After contracting an incredibly rare infectious breast disease, an Ohio woman was shocked to self-discover that it came from contaminated water.
“It was me that found the test to result the bacteria, and it was me leading the way to find out how I contracted it,” Tami Burdick, of Cincinnati, told Fox News Digital. Burdick wrote a memoir of her health journey of self-diagnosis called, “Diagnosis Detective: Curing Granulomatous Mastitis.”
In January 2017, Burdick went to Connecticut for a business trip, but roughly two months upon her return home, she began experiencing a host of symptoms. Burdick shared that she began experiencing breast pain and after a self-evaluation she discovered a hard lump.
Assuming an impending cancer diagnosis, Burdick promptly called her primary care physician, who ordered a mammogram and ultrasound of the infected area. After Burdick’s biopsy, she was released that it was not a cancer diagnosis instead it was a rare infection.
Burdick was diagnosed with granulomatous mastitis (GM) a “rare chronic inflammatory breast condition” that is incredibly painful.
“I was most certainly relieved it wasn’t cancer, though I could have never imagined how this breast disease would soon reveal its ugly head like the monster it was,” Burdick said.
Despite Burdick’s diagnosis, she still did not know what had caused her condition, nor a path forward for treatment and recovery. Eventually, Burdick came across a Facebook support group, where she connected with other women from all across the world who also have GM.
Seven months from her initial diagnosis, Burdick uncovered a gene sequencing pathology test that a woman in her support group recommended.
“It ultimately helped save my life,” Burdick said.
“It ultimately helped save my life.”
After requesting that she could do the test, Burdick finally figured out where the cause for her painful breast infection.
“The reason why I called my book ‘Diagnosis Detective’ was because it was me that figured everything out before the doctor, Burdick told Fox News Digital. “I found a test that would finally result the infection after seven months. I knew something was causing it.”
“And finally, after seven months, we had an answer,” Burdick said.
The pathology test revealed Corynebacterium kroppenstedtii as the root cause of Burdick’s disease.
Corynebacterium kroppenstedtii is an environmental-originated bacteria associated mostly with water, sewage and soil.
Burdick next order of business was finding out how she contracted the bacteria.

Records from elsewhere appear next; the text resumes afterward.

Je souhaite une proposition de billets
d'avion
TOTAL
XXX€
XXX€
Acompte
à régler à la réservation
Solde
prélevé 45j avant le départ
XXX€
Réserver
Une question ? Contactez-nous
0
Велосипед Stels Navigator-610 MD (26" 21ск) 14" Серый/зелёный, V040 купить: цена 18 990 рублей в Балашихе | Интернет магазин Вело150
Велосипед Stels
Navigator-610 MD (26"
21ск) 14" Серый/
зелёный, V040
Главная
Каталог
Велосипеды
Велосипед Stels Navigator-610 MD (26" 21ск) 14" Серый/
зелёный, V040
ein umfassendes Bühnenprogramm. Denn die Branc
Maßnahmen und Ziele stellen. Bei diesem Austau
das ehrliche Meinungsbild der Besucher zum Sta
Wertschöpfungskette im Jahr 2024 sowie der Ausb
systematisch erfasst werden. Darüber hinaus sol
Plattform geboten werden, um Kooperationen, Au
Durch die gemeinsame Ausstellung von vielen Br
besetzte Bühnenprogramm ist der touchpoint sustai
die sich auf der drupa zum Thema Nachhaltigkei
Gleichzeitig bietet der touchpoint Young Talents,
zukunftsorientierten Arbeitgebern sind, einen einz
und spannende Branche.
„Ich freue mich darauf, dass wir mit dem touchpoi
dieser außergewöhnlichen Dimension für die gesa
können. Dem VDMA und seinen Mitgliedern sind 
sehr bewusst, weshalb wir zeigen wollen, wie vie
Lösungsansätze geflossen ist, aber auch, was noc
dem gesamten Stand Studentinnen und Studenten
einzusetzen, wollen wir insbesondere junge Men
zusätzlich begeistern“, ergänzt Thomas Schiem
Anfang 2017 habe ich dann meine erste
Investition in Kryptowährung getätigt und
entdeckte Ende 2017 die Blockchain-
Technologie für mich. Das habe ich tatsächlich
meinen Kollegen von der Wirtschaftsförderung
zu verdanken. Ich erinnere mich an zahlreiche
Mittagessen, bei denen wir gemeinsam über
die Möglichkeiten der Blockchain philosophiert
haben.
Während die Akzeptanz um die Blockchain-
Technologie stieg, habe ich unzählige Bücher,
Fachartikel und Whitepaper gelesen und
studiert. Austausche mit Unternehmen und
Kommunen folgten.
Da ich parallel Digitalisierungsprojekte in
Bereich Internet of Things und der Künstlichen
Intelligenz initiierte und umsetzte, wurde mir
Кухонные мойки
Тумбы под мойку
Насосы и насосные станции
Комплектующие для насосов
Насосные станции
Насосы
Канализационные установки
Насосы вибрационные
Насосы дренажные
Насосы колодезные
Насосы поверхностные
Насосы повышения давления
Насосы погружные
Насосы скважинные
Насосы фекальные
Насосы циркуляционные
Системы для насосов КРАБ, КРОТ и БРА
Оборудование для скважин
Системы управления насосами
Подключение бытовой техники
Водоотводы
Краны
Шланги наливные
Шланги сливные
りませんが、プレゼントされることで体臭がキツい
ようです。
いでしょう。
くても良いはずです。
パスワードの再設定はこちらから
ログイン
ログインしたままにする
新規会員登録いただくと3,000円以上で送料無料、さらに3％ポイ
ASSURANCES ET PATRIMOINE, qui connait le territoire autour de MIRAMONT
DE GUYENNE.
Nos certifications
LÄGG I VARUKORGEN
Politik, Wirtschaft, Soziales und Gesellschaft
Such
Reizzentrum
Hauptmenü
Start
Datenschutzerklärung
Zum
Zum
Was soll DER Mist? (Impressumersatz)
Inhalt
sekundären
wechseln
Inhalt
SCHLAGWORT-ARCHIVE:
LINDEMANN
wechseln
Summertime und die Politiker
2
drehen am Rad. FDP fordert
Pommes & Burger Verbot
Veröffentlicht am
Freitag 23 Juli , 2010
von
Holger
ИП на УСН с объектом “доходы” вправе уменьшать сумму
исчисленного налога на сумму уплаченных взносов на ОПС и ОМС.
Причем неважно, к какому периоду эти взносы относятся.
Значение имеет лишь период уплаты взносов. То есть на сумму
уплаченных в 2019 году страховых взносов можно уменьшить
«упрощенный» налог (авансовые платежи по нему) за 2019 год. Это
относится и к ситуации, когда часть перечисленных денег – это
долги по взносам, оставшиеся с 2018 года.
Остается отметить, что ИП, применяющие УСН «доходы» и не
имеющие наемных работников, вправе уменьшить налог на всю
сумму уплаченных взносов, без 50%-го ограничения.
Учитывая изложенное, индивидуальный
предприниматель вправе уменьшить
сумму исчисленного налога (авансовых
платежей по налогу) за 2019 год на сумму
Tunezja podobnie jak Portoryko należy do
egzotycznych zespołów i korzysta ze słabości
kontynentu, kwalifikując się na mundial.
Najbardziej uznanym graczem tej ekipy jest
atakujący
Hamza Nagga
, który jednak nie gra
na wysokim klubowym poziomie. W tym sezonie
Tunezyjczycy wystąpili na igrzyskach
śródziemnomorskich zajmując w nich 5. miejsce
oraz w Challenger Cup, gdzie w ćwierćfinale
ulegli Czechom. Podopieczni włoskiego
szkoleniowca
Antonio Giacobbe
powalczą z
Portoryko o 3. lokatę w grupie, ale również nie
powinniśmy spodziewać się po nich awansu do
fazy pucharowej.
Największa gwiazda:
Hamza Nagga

She had her water tested in her home for the Corynebacterium kroppenstedtii, but the results were negative. Burdick said that she had not been in a pool, hot tub, or any other bodies of water for “quite some time.”
Research about the bacteria told Burdick that it needed a natural point of entry, like a pore or duct opening.
Eventually, Burdick and her medical team came to believe that she contracted the nasty bacteria from her hotel shower during her 2017 business trip.
Years after Burdick’s diagnosis with GM, she is still advocating for this rare infectious disease that affects 2.4 women per 100,000.
“I have two scars on my breast. One is towards the top and the other one is underneath,” Burdick said. “I see them every single day, and I call them my warrior wounds.”
She said that her scars are a reminder to keep sharing her story with the world and to keep advocating for others facing GM.
“I even wrote in my book that God gives his battles to his strongest soldiers and that God knew that there needed to be a voice for this disease,” Burdick said. “At the end of the day, it’s all about helping people.”